• _Document_
━━━━

TOKYO — The suspect in the fatal attack on former Prime Minister Shinzo Abe had quit a job in May at a factory in Kyoto Prefecture after repeatedly causing problems, sources said.
Tetsuya Yamagami, a 41-year-old former member of the Maritime Self-Defense Force, was arrested Friday for attempted murder for shooting Abe during a speech in Nara City. Police seized several weapons, including a handmade gun, found at his apartment. Several residents said that they had heard suspicious metallic sounds coming from his place.
“He did cause some problems, but I never would have imagined he would cause such an incident,” a man in charge of the factory where Yamagami used to work told reporters in the city Saturday.
According to the man’s explanation, Yamagami worked at the factory as a temp from October 2020 until May 15 this year. He commuted to the location by car from the city and worked from 8 a.m. to 5 p.m., moving goods in a warehouse with a forklift truck.
Initially, Yamagami reportedly did his job well and was highly regarded.
Around the spring of 2021, however, he is said to have begun talking back to his seniors when told to work as instructed, saying such things as, “If you’re going to talk like that, you should do it yourself.”

━━━━

• _Data excerpt_
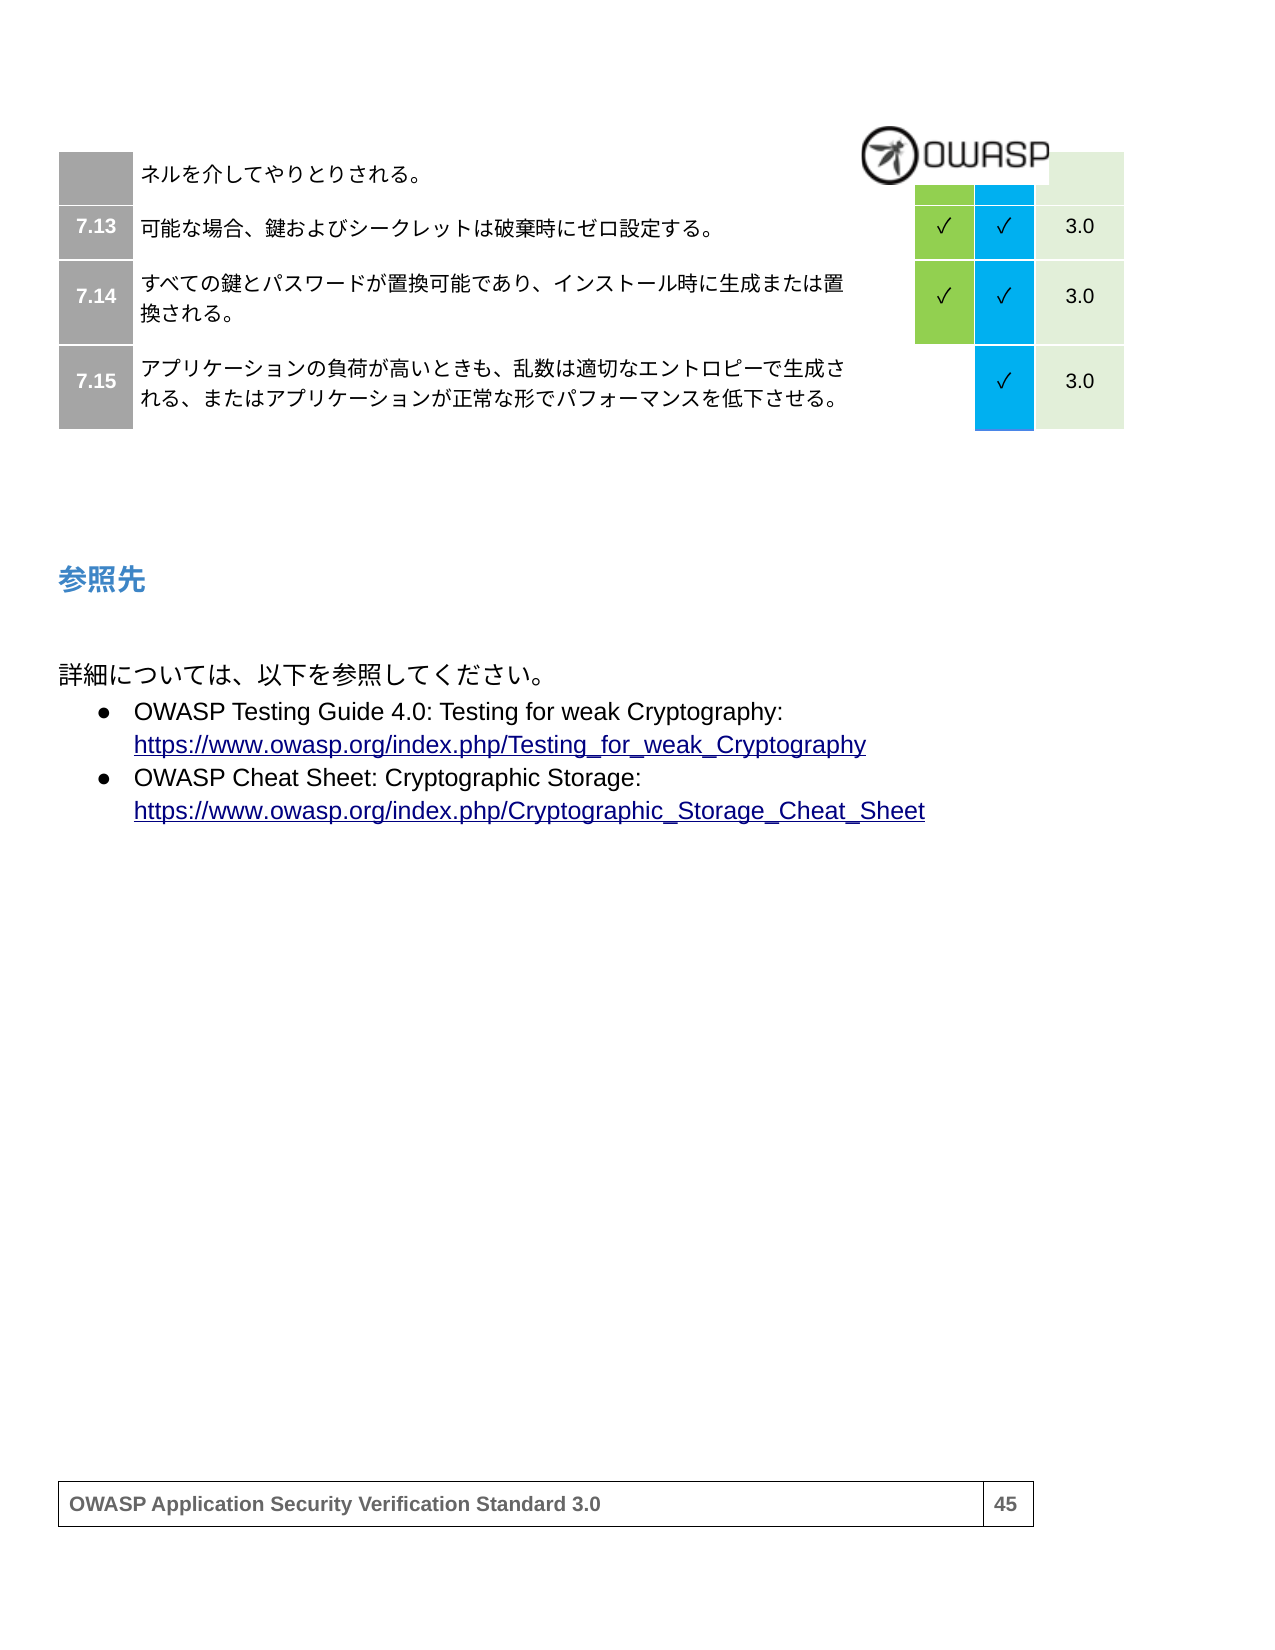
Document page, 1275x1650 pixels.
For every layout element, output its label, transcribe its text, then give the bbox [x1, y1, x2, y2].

━━━━

• _Task set_
**A)** Summarize the article on the suspect in the attack on Shinzo Abe in two sentences.
**B)** Name every place that the article on the suspect in the attack on Shinzo Abe mentions by name.
**C)** Pick up the article on the suspect in the attack on Shinzo Abe after its final sentence and keep writing it.
The material has no connection to the article.

• _Answers_
**A)** Tetsuya Yamagami, a 41-year-old former member of the Maritime Self-Defense Force, was arrested Friday for attempted murder after shooting former Prime Minister Shinzo Abe during a speech in Nara City. He had worked as a temp at a factory in Kyoto Prefecture from October 2020 until May 15, and after initially being highly regarded, he began talking back to his seniors around the spring of 2021 and quit after repeatedly causing problems.

**B)**
Tokyo
Kyoto Prefecture
Nara City

**C)**
Yamagami is also said to have started arguing with truck drivers from other companies over how to carry cargo. He rarely spoke with his coworkers and often ate lunch alone in his car.
From March of this year, he often took time off as well as unexcused absences.
In April, he said he wanted to quit as he was “not feeling well,” and he then took leave, before finally quitting on May 15. He reportedly said he had not decided what he would do next for work.
He graduated from a prefectural high school, one of high-ranked schools in Nara Prefecture. Regarding his future, he wrote, “I don’t know” in his graduation photo album.
One of his former classmates said that Yamagami was a good-natured and kind-hearted person, and that it was hard to believe he really caused the attack.
After graduating from high school in 1999, Yamagami served in the Maritime Self-Defense Force from 2002 to 2005. He is believed to have received gun training at that time.
Over 10 years ago, he lived with his mother, an elder brother and a younger sister in a rented house in Nara City. According to a landlord, they sometimes failed to pay rent for months at a time. “They appeared to be in financial difficulties,” the landlord said. By that time, Yamagami’s father is believed to have had passed away.
At the time of the incident, Yamagami was living alone in an apartment in the city, about three kilometers from the scene of the attack, and had no interaction with neighbors.
Several neighboring residents said about a month ago they started to hear the sounds of what seemed to be a saw cutting something and the sound of metal from the suspect’s room.
A resident who had passed by him a few days before the incident, said, “He looked as if he was deep in thought and blind to his surroundings. I felt that he might be troubled in some way.”
On the day of the attack, Yamagami traveled by train from Kintetsu Railway Co.’s Shin-Omiya Station near his home to Yamato-Saidaiji Station near the crime scene. He is believed to have ridden on the train with a homemade gun.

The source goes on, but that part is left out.